Aufgabenliste:
#1 Übertragen Sie aus dem Textauszug über Uwe Mißlinger den Abschnitt zeichengetreu, beginnend bei „Lieber Ballettunterricht als“ und endend bei „Zukunft zu halten.“.
#2 Übersetzen Sie folgenden Satz aus dem Textauszug über Uwe Mißlinger ins Englische: „Über ein Jahr ist es nun her, dass Uwe Mißlinger die Leitung des BFV-Nachwuchsleistungszentrums Cham als Nachfolger von Johannes Ederer übernahm.“
#3 Prüfen Sie, ob die Aussagen (a) bis (c) mit dem Textauszug über Uwe Mißlinger übereinstimmen. Antworten Sie jeweils mit Ja oder Nein und belegen Sie dies mit den entscheidenden Worten des Textauszugs als wörtliches Zitat. (a) Johannes Ederer ist nun als DFB-Stützpunktkoordinator für die Region Ostbayern zuständig. (b) Direkt nach seiner Traineraufgabe war es Mißlingers Ziel, NLZ-Leiter zu werden. (c) Mißlinger hatte bislang Entzugserscheinungen von der Trainerarbeit.

── Zitierter Textauszug ──

Lieber Ballettunterricht als wieder an der Seitenlinie

Seit einem Jahr ist Uwe Mißlinger Leiter des BFV-NLZ Cham +++ Entzugserscheinungen von der Trainerarbeit hatte er bislang keinen einzigen Tag.

Über ein Jahr ist es nun her, dass Uwe Mißlinger die Leitung des BFV-Nachwuchsleistungszentrums Cham als Nachfolger von Johannes Ederer übernahm. Durch gute Rahmenbedingungen und einem engagierten Team in der Jugend- und Abteilungsleitung sieht er große Chancen, das hohe Niveau des Nachwuchsleistungszentrums (NLZ) auch für die Zukunft zu halten.

Es macht mir tatsächlich sehr viel mehr Spaß, als ich mir das vorab vorgestellt habe“, erklärte Uwe Mißlinger zu seinem ersten Jahr als Leiter des BFV-NLZ Cham. Nach dem Abgang von Johannes Ederer, der nun als DFB-Stützpunktkoordinator für die Region Ostbayern zuständig ist, musste eine schnelle Lösung für dessen Nachfolge gefunden werden. Mit Uwe Mißlinger ist den Verantwortlichen ein richtiger Coup gelungen. „NLZ-Leiter zu werden, war ja direkt nach meiner Traineraufgabe kein Ziel von mir“, ergänzte Mißlinger.

"Ein NLZ-Leiter muss nachhaltiger arbeiten"

───
── Rohdaten ──

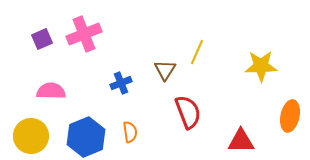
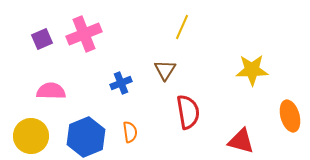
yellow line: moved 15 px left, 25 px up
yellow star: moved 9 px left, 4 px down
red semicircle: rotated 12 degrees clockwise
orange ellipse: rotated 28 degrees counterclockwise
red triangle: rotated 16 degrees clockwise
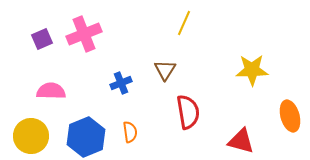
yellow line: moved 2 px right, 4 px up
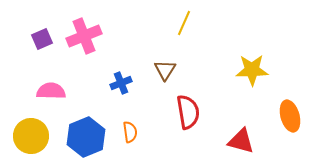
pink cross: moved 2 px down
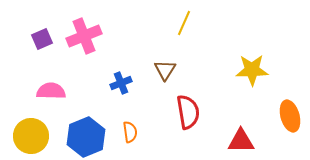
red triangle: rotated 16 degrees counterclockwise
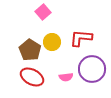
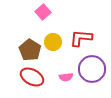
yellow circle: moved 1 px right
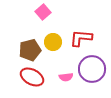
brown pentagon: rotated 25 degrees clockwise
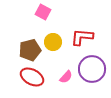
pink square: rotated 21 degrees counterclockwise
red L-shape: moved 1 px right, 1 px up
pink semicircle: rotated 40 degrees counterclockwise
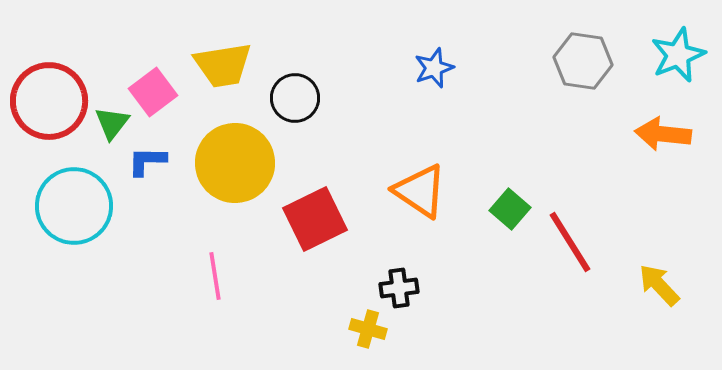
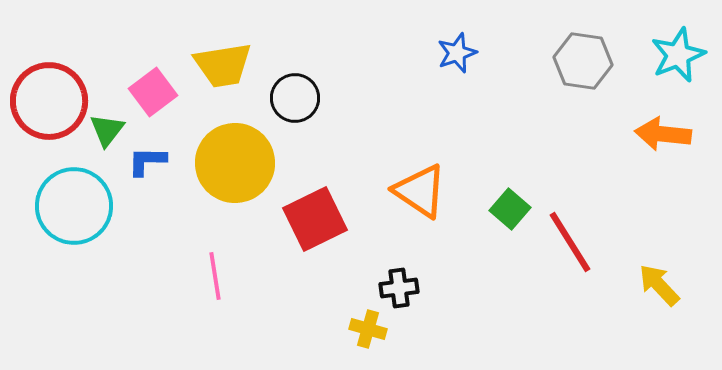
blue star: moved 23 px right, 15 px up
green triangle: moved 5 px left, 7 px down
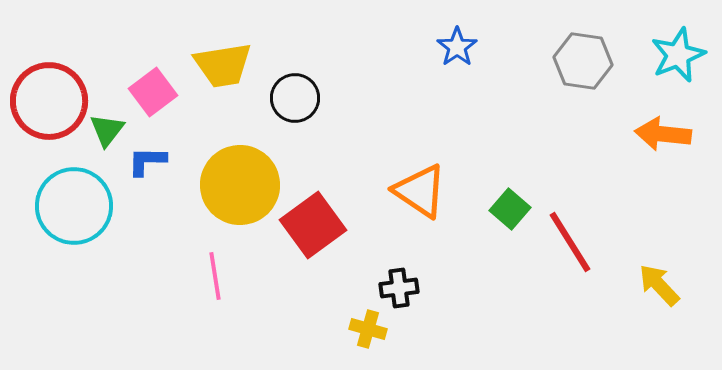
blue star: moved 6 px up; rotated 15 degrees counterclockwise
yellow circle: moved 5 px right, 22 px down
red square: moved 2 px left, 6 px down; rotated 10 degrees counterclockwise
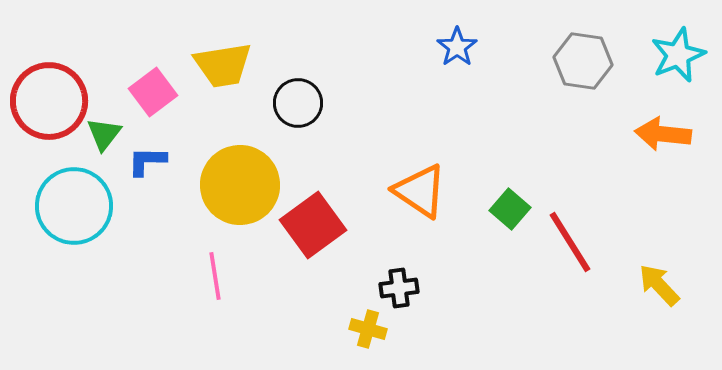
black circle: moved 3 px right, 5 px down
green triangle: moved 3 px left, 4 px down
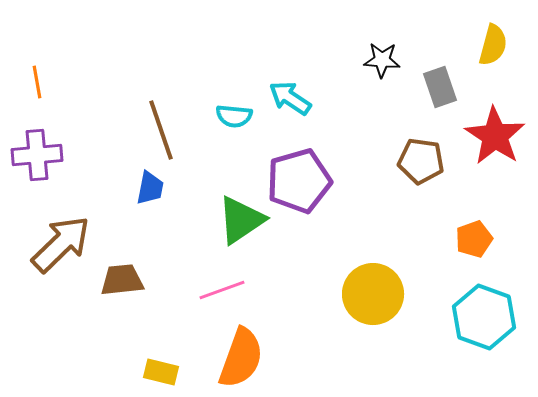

───

Erwartete Lösungen:
#1
Lieber Ballettunterricht als wieder an der Seitenlinie

Seit einem Jahr ist Uwe Mißlinger Leiter des BFV-NLZ Cham +++ Entzugserscheinungen von der Trainerarbeit hatte er bislang keinen einzigen Tag.

Über ein Jahr ist es nun her, dass Uwe Mißlinger die Leitung des BFV-Nachwuchsleistungszentrums Cham als Nachfolger von Johannes Ederer übernahm. Durch gute Rahmenbedingungen und einem engagierten Team in der Jugend- und Abteilungsleitung sieht er große Chancen, das hohe Niveau des Nachwuchsleistungszentrums (NLZ) auch für die Zukunft zu halten.

#2 It has now been more than a year since Uwe Mißlinger took over the management of the BFV youth performance center in Cham as the successor to Johannes Ederer.

#3
(a) Ja: „der nun als DFB-Stützpunktkoordinator für die Region Ostbayern zuständig ist“
(b) Nein: „NLZ-Leiter zu werden, war ja direkt nach meiner Traineraufgabe kein Ziel von mir“
(c) Nein: „Entzugserscheinungen von der Trainerarbeit hatte er bislang keinen einzigen Tag.“